Título: Mortos no Tibete podem ser 100
Autor: Trevisan, Cláudia
Fonte: O Estado de São Paulo, 16/03/2008, Internacional, p. A19

É o que afirma o governo tibetano no exílio; Pequim, que só confirma dez mortes, dá ultimato a manifestantes

Cláudia Trevisan

O número de mortos no confronto de sexta-feira entre manifestantes e policiais na capital do Tibete, Lhasa, pode ser 100, segundo o governo tibetano no exílio chefiado pelo dalai-lama. O governo da China reconheceu ontem 10 mortes, enquanto a Campanha Internacional pelo Tibete afirmou que o número de vítimas é de no mínimo 25.

Em meio à violência, o governo chinês deu um ultimato aos manifestantes para que se rendam até amanhã. 'Os criminosos que não se entregarem até o fim do prazo serão severamente castigados', de acordo com comunicado oficial.

A apuração do número exato de mortes é dificultada pelo forte controle sobre a informação e o acesso à região exercido por Pequim. As autoridades suspenderam as viagens de estrangeiros ao Tibete, especialmente de jornalistas, e há uma forte campanha na mídia oficial chinesa para retratar os manifestantes como vândalos que atacaram pessoas inocentes, atearam fogo em lojas e agrediram policiais. O governo tibetano no exílio pediu a intervenção da ONU para interromper o que classificou como 'violação dos direitos humanos' no Tibete.

Enquanto os ativistas tibetanos sustentam que as mortes foram provocadas pela repressão policial, o governo de Pequim afirma que elas ocorreram em razão dos incêndios iniciados pelos manifestantes. 'As vítimas eram todas civis inocentes, que queimaram até morrer', sustentou a agência oficial de notícias Nova China. A TV estatal CCTV apresentou ontem, pela primeira vez, imagens dos confrontos.

A violência explodiu em Lhasa no início da tarde de sexta-feira, no quinto dia de protestos que marcaram o aniversário do fracassado levante contra o domínio chinês no Tibete, ocorrido em 1959. Na época, a rebelião foi reprimida pelo Exército de Libertação Popular. O dalai-lama, líder espiritual dos tibetanos, exilou-se na Índia, onde criou um governo paralelo na cidade de Dharamsala. As manifestações da semana passada foram as mais violentas desde 1989, quando a lei marcial vigorou no Tibete durante 13 meses.

Ontem, a cidade de Lhasa parecia estar sob estado de emergência, com pessoas proibidas de sair de casa e o Exército nas ruas, disse por telefone de Londres ao Estado Kate Saunders, da Campanha Internacional pelo Tibete, a partir de relatos de tibetanos no exílio.

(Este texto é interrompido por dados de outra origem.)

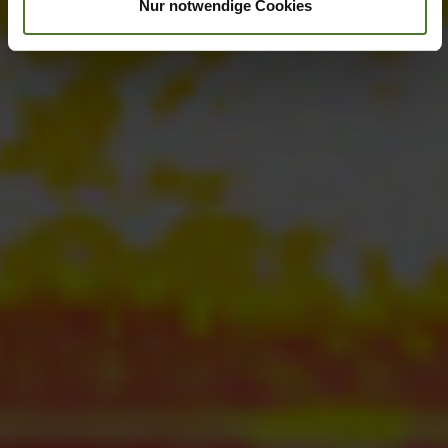
Nur notwendige Cookies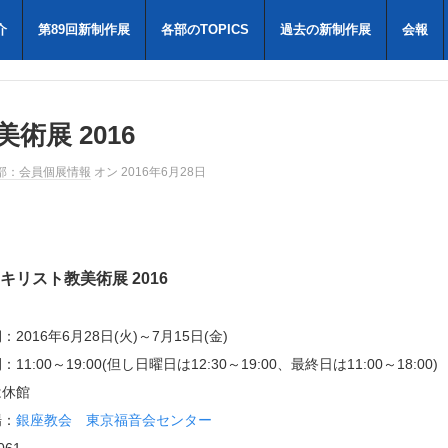
介
第89回新制作展
各部のTOPICS
過去の新制作展
会報
術展 2016
部：会員個展情報
オン 2016年6月28日
 キリスト教美術展 2016
2016年6月28日(火)～7月15日(金)
11:00～19:00(但し日曜日は12:30～19:00、最終日は11:00～18:00)
は休館
：
銀座教会 東京福音会センター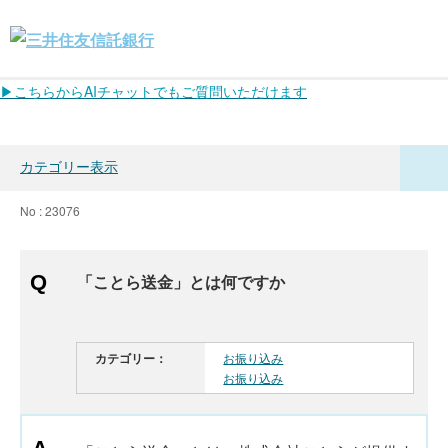
▶こちらからAIチャットでもご質問いただけます
カテゴリー表示
No : 23076
「ことら送金」とは何ですか
カテゴリー：
お振り込み
お振り込み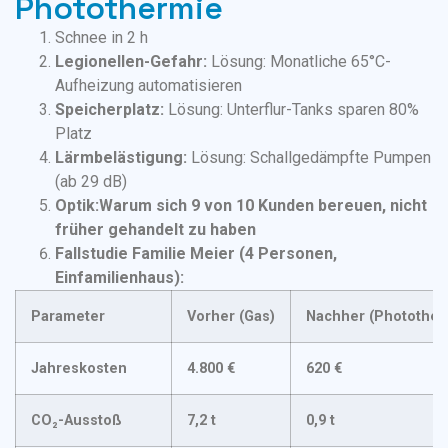
Photothermie
Schnee in 2 h
Legionellen-Gefahr:
Lösung: Monatliche 65°C-
Aufheizung automatisieren
Speicherplatz:
Lösung: Unterflur-Tanks sparen 80%
Platz
Lärmbelästigung:
Lösung: Schallgedämpfte Pumpen
(ab 29 dB)
Optik:
Warum sich 9 von 10 Kunden bereuen, nicht
früher gehandelt zu haben
Fallstudie Familie Meier (4 Personen,
Einfamilienhaus):
Parameter
Vorher (Gas)
Nachher (Photother
Jahreskosten
4.800 €
620 €
CO₂-Ausstoß
7,2 t
0,9 t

Fora do Tibete, centenas de monges do mosteiro Labrang, na província chinesa de Gansu, protestaram ontem pelo segundo dia consecutivo e foram dispersados pela polícia com o uso de gás lacrimogêneo.

A imprensa chinesa apontou o dalai-lama como responsável pelos confrontos de sexta-feira. 'Violência apoiada por dalai amedronta Lhasa' era o título repetido nos jornais oficiais. 'Um funcionário do governo tibetano disse à Nova China que há evidência suficiente para provar que a sabotagem em Lhasa foi 'organizada, premeditada e concebida' pelo grupo do dalai. A violência, envolvendo espancamentos, quebra-quebra, pilhagem e incêndios, perturbou a ordem pública e colocou em risco a vida e a propriedade das pessoas', dizia trecho do despacho distribuído pela agência oficial de notícias da China.

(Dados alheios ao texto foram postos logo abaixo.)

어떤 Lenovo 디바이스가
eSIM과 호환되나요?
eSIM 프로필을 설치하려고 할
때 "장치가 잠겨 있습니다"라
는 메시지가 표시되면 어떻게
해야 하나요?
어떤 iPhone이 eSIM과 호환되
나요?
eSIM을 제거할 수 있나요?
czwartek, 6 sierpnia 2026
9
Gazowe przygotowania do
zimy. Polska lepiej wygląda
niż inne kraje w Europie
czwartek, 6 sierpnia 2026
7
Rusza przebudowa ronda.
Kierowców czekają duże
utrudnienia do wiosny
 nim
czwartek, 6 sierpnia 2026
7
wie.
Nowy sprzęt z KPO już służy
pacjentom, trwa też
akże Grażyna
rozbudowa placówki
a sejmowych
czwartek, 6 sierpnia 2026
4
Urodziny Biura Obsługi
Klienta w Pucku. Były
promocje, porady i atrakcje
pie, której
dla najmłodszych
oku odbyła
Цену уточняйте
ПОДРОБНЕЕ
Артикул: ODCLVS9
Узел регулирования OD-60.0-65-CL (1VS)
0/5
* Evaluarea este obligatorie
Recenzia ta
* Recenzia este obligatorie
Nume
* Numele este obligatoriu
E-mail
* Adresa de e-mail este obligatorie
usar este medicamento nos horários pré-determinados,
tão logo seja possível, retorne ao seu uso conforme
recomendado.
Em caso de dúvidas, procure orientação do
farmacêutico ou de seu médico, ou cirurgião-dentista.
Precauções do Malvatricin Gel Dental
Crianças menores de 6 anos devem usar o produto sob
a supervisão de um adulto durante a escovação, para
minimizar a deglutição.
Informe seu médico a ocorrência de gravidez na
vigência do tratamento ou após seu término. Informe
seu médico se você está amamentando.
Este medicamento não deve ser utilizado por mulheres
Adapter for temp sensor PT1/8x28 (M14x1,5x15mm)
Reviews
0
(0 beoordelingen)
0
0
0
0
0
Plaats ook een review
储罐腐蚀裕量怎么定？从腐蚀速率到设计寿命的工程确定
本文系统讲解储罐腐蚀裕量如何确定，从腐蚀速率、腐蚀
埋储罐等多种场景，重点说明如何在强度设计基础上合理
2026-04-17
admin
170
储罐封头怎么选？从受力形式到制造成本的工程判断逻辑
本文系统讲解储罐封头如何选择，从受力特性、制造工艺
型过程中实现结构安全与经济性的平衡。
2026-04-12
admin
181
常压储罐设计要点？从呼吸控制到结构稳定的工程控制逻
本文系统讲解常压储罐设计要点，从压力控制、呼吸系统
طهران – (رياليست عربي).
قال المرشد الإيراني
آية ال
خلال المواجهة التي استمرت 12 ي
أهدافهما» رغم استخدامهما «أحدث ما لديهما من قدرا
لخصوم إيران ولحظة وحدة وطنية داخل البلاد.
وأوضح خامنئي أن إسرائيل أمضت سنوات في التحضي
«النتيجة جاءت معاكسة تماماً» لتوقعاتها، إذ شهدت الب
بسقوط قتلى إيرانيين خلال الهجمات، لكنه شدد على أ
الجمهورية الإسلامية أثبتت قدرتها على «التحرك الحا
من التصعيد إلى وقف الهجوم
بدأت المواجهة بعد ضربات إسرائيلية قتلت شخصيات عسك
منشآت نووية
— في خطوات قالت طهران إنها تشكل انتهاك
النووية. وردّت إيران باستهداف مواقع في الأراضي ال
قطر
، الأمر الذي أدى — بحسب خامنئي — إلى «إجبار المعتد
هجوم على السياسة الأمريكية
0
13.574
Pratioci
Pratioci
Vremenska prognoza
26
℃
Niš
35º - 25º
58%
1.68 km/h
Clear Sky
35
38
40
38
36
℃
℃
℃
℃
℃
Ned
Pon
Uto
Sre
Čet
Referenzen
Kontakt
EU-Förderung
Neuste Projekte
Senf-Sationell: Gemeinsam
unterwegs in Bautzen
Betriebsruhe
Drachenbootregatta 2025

O chefe do governo tibetano, Qiangba Puncog, também atribui os confrontos ao dalai-lama. 'A conspiração dos separatistas será derrotada. Nós vamos enfrentá-los de maneira firme, de acordo com a lei', disse o tibetano em Pequim, durante a reunião do Congresso Nacional do Povo, o Parlamento chinês.

O governo chinês sustenta que o Tibete é parte de seu território há séculos e não admite atividades separatistas. Os tibetanos integram o grupo de 55 'minorias étnicas' que habitam a China e têm cultura, língua e religião próprias. Elas representam 8,4% da população. Os restantes 91,6% são formados pelos chineses han. Os ativistas que defendem maior autonomia ou a independência do Tibete querem aproveitar a visibilidade internacional que a China terá com a Olimpíada de agosto para propagar sua causa. Além de Lhasa, a semana passada foi marcada por manifestações na Índia e no Nepal, onde dezenas de tibetanos foram presos.